Five Tax Deductions You Can’t Miss

With the April 15 tax filing deadline right around the corner, you want to make sure you take advantage of every possible deduction. Andy Phillips , director of the H&R Block Tax Institute, says that with the deadline fast approaching, his tax experts are getting a lot of questions from filers looking to maximize all the deductions available to them. From benefits for contract workers (like the home office deduction) to pension contributions, here are a few tax deductions that tax filers may be missing out on.

Don’t Miss These Tax Deductions

Retirement Contributions and Traditional IRA Contributions

Phillips says that if you contribute to a traditional tax-advantaged retirement account (IRA, 401(k), etc.), you may owe less in taxes than if you didn’t contribute. With a 401(k), you may not even realize you’re getting an exclusion if your contribution is automatically deposited with your paycheck. The money comes in pre-tax, reducing your taxable income.

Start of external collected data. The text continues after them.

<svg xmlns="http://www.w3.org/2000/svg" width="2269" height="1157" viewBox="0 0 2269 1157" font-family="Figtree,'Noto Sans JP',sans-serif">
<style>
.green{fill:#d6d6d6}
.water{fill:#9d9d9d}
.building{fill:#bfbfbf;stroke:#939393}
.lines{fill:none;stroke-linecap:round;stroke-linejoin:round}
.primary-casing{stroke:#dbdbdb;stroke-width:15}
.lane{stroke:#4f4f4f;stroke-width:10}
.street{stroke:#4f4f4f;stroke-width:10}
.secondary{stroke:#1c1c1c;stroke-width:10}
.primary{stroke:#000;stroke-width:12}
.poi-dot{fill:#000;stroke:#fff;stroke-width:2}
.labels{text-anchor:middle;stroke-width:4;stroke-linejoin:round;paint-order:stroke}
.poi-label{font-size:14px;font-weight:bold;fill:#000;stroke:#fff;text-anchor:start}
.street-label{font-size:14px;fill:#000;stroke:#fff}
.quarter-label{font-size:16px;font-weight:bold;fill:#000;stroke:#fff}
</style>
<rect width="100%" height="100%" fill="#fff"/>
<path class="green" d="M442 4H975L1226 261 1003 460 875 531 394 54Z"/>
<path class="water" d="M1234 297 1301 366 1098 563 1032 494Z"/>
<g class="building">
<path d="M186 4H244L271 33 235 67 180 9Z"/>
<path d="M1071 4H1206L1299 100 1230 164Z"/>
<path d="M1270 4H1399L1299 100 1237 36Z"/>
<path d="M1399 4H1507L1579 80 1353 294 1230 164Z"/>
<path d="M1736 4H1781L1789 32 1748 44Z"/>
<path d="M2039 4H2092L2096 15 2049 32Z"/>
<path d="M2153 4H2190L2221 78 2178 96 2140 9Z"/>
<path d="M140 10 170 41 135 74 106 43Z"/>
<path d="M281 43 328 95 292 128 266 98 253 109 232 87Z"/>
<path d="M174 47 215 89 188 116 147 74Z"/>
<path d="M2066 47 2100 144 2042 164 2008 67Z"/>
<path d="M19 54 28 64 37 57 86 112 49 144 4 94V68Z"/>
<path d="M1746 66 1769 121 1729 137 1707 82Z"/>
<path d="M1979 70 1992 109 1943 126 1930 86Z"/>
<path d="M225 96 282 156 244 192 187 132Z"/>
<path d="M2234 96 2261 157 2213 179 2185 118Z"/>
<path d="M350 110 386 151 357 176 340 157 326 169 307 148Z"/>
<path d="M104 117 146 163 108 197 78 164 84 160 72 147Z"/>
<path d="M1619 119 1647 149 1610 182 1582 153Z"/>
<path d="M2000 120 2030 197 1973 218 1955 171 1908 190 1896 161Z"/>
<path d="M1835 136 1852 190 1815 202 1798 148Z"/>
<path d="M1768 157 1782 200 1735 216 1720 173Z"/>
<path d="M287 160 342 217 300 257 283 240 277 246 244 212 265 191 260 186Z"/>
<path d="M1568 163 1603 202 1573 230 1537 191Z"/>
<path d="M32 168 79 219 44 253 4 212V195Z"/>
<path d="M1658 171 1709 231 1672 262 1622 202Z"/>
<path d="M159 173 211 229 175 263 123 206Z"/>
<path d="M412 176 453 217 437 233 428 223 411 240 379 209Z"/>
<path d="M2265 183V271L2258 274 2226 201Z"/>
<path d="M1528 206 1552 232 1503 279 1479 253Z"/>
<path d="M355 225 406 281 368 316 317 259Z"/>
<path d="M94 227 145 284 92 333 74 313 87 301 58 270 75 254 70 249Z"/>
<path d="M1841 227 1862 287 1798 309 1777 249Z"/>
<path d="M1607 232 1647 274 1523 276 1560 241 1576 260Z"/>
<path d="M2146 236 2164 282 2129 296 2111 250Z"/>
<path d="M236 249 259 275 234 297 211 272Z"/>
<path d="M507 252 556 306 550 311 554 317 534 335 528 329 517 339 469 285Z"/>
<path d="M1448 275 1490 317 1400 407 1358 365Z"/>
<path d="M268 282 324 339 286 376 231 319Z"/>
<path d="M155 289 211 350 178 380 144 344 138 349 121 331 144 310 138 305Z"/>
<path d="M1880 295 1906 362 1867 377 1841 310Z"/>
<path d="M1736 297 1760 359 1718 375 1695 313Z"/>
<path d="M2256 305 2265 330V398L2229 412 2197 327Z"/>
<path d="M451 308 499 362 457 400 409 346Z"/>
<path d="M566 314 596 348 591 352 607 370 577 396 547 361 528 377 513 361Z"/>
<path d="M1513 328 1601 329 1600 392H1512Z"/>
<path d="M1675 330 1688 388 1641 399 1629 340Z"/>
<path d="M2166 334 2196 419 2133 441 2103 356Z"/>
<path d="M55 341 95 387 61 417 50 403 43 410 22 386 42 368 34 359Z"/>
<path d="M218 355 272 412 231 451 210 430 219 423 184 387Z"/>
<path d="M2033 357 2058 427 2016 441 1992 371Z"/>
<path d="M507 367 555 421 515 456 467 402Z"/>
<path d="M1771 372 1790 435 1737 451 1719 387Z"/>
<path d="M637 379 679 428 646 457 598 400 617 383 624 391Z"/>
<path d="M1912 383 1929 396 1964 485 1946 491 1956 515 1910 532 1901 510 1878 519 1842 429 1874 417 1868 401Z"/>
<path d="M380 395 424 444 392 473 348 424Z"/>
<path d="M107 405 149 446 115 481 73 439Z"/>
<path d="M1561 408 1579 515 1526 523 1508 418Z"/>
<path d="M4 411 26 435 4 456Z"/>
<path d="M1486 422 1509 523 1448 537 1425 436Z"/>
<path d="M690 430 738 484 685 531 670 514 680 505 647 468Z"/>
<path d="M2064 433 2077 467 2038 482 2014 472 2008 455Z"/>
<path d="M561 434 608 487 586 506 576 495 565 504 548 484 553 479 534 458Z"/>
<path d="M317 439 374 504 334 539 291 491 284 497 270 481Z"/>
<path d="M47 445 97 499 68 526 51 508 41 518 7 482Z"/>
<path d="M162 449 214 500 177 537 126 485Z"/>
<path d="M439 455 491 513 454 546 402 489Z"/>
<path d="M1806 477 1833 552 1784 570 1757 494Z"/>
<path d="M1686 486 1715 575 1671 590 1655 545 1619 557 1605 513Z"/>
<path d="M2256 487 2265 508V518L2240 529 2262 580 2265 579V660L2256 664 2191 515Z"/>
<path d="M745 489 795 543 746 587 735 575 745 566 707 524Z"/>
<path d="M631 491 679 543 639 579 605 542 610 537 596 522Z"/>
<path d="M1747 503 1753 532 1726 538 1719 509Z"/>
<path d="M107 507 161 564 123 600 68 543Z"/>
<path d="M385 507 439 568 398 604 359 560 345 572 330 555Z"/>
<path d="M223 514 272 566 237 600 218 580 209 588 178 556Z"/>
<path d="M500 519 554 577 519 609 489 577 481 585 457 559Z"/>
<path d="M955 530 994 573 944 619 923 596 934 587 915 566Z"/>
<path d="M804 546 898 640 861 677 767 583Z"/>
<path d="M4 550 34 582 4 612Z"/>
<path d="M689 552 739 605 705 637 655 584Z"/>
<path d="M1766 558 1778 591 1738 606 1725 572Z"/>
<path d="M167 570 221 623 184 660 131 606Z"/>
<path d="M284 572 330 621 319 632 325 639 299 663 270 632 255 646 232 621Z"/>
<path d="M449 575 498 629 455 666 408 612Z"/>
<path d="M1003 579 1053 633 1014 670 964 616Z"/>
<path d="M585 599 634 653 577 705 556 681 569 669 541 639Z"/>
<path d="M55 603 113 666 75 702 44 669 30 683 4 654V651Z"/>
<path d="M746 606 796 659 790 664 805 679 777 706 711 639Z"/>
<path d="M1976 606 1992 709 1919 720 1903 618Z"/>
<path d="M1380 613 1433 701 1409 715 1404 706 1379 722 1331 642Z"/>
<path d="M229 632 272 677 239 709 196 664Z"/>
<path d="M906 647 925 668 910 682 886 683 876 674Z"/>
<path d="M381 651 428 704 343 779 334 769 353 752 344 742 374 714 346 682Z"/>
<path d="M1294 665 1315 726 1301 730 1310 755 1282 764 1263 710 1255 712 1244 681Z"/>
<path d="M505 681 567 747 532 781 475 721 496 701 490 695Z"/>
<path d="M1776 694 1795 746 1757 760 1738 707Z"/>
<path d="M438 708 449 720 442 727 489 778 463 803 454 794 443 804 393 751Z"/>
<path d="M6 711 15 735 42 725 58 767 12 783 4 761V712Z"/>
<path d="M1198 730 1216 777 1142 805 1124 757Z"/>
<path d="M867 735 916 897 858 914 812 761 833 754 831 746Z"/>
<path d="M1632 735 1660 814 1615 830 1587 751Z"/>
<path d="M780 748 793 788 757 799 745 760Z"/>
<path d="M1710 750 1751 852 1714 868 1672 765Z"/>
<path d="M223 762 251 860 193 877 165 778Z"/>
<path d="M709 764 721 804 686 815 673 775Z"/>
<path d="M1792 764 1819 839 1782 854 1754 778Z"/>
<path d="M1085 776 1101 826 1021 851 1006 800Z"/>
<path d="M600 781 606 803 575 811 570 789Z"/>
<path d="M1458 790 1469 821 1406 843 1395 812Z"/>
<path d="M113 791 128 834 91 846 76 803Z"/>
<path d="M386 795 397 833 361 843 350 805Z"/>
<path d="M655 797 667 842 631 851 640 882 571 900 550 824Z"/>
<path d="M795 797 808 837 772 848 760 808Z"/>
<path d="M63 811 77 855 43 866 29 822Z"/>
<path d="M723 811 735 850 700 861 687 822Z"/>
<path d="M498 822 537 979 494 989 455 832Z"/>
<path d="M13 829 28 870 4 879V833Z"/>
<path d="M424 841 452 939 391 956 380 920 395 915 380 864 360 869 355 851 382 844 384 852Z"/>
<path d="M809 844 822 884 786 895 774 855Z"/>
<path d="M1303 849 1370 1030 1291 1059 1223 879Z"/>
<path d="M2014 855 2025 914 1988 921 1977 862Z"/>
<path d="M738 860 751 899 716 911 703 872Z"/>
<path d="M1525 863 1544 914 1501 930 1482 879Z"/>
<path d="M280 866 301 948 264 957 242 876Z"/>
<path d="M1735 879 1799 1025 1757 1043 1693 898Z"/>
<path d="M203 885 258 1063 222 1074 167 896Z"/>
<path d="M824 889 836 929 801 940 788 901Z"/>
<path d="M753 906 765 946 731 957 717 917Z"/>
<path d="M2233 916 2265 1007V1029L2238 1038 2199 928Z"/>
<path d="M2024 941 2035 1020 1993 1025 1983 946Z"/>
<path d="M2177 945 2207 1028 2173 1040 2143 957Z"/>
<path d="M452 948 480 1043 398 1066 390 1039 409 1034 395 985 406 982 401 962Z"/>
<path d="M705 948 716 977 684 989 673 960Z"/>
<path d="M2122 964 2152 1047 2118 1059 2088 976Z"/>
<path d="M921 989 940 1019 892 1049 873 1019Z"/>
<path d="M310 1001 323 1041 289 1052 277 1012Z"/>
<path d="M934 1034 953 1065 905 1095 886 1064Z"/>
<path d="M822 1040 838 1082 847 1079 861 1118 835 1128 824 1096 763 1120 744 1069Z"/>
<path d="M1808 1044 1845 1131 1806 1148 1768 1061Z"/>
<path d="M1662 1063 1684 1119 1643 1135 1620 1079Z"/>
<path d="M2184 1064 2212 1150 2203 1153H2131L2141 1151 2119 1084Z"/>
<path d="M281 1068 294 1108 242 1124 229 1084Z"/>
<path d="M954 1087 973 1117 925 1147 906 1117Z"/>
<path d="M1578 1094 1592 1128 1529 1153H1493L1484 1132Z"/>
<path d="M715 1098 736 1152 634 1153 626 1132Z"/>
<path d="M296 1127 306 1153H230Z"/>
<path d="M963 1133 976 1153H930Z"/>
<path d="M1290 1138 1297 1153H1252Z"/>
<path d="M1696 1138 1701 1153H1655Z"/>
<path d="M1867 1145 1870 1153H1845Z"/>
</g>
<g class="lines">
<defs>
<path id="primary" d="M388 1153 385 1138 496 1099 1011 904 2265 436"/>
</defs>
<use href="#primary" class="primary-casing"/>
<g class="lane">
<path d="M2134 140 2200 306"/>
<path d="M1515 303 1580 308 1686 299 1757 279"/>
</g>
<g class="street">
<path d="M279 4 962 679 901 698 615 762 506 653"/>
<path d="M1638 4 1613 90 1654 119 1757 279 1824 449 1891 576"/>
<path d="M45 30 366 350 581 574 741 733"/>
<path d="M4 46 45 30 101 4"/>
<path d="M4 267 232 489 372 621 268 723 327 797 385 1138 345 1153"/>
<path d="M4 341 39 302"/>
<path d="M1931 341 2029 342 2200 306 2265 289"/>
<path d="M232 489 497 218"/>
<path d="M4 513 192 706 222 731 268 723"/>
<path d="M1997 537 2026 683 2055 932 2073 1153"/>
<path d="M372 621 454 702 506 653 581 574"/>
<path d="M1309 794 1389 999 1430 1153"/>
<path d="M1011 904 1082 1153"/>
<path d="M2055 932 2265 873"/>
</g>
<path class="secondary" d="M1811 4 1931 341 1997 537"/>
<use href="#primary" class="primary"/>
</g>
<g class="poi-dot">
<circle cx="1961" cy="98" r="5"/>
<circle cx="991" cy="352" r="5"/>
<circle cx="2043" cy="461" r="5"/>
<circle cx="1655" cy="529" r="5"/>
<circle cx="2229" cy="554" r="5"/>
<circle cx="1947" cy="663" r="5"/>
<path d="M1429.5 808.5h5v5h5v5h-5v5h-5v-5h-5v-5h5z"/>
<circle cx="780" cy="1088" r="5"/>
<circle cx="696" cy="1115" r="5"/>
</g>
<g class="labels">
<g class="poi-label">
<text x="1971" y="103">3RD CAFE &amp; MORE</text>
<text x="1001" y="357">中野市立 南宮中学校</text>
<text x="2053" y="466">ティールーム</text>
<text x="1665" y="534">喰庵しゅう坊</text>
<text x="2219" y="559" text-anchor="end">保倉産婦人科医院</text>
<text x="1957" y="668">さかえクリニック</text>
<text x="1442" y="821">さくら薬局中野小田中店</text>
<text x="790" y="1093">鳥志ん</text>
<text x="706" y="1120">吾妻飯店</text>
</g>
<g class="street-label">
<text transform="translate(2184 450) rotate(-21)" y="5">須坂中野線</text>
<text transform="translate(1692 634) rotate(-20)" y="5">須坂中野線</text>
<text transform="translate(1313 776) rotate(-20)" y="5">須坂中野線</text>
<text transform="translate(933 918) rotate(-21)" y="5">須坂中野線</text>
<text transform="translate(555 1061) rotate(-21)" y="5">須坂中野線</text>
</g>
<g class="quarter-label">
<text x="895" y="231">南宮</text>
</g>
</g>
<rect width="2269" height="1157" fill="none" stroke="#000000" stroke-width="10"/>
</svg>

By using a traditional IRA, you can still get a tax deduction without requiring access to an employer plan. However, your tax benefits may be limited if you also participate in an employer plan. For self-employed taxpayers, SEP IRA and SIMPLE (Employee Savings Incentive Plan) IRA contributions are “above the line” tax deductions. See other deductions for self-employed people below.

Self-employment expenses

As side hustles become more popular, it’s no surprise that self-employment expenses are becoming more common. For example, if you pay for your own qualified health insurance, this may be considered an “above the line” deduction. Additionally, you can deduct half of your self-employment taxes above the limit.

In addition, Phillips reminds filers that you can deduct business expenses such as internet costs, office supplies, advertising and business travel from your business income. And for eligible individuals, you can take a home office deduction.

Student loan interest

Phillips reminds applicants with student loan debt that you can deduct some or all of the interest you paid this year on the qualifying student loan. In fact, federal student loan borrowers may be eligible to deduct up to $2,500 in student loan interest on each tax return for the tax year. You can claim a tax deduction for student loan interest as an adjustment to income. You don’t need to itemize deductions to qualify.

Charitable contributions

You will need to itemize your deductions if you want to deduct your charitable donations. “Many people find it worth itemizing these deductions,” says Phillips, “especially if you regularly give to a church or other charity.”

You can also deduct the current fair market value of the items you donate to charity. Be sure to get a receipt for donations, whether cash or goods. And don’t forget to track your mileage if you’re driving on behalf of a charity; this is also tax free.

Are your children even newborns?

You can claim all qualified children born or adopted during the tax year in which you file your return. Even if your child was born on December 31st, your child may be claimed as a dependent on your taxes. However, Phillips clarifies that if your child was born after December 31, even if your pregnancy lasted most of the tax year, you will have to wait until you file your return for the following year to claim it.

To qualify, a child must:

  • Be related to you as your child, stepchild, brother, sister, stepbrother, stepbrother or descendant of any of them;

  • Be under 19 years of age, be a full-time student under the age of 24, or have a permanent and permanent disability;

  • Do not provide more than half of the total child support; And

  • Having lived with you for more than six months, they were alive.

  • Do not file a joint return with your spouse unless you are seeking a refund of income taxes withheld or estimated payments.

If you are a dependent and earning an income, the good news is that your parents can still claim you as a dependent as long as other dependent rules apply. Your earned income is not refunded. Filing tax returns for children is simple in this regard. However, you may have to report this on your tax return.

What cannot be deducted from taxes?

While you’re looking for every possible deduction, you’ll run into a few obstacles.

Commuting expenses

Unfortunately, commuting expenses are not tax deductible. Commuting expenses between your home and your primary place of work, no matter how far, are not an allowable deduction.

The cost of driving from home to work and back is a personal commuting expense. This also applies to the fares you pay to travel to and from work on any form of public transport.

Phillips notes that if you are a member of a reserve component of the Armed Forces and travel more than 100 miles from home in connection with your service as a member of the reserves, you can deduct your qualified travel expenses.

Your cat’s veterinary bills

Unfortunately, deducting medical expenses for pets is not allowed as a medical expense on your tax return. Phillips says the only exception would be if the animal is a certified service animal, such as a guide dog, to help you. However, service animals are not generally considered pets.

If you have a hearing or vision disability, you can deduct medical expenses for your pets if they are certified service animals. Expenses that may be covered include purchasing, training and maintaining the animal, including food, care and medical care.

Be sure to keep accurate records and consult a tax professional if you have any questions or concerns. By taking advantage of these deductions, you can potentially reduce your tax liability and keep more of your hard-earned money.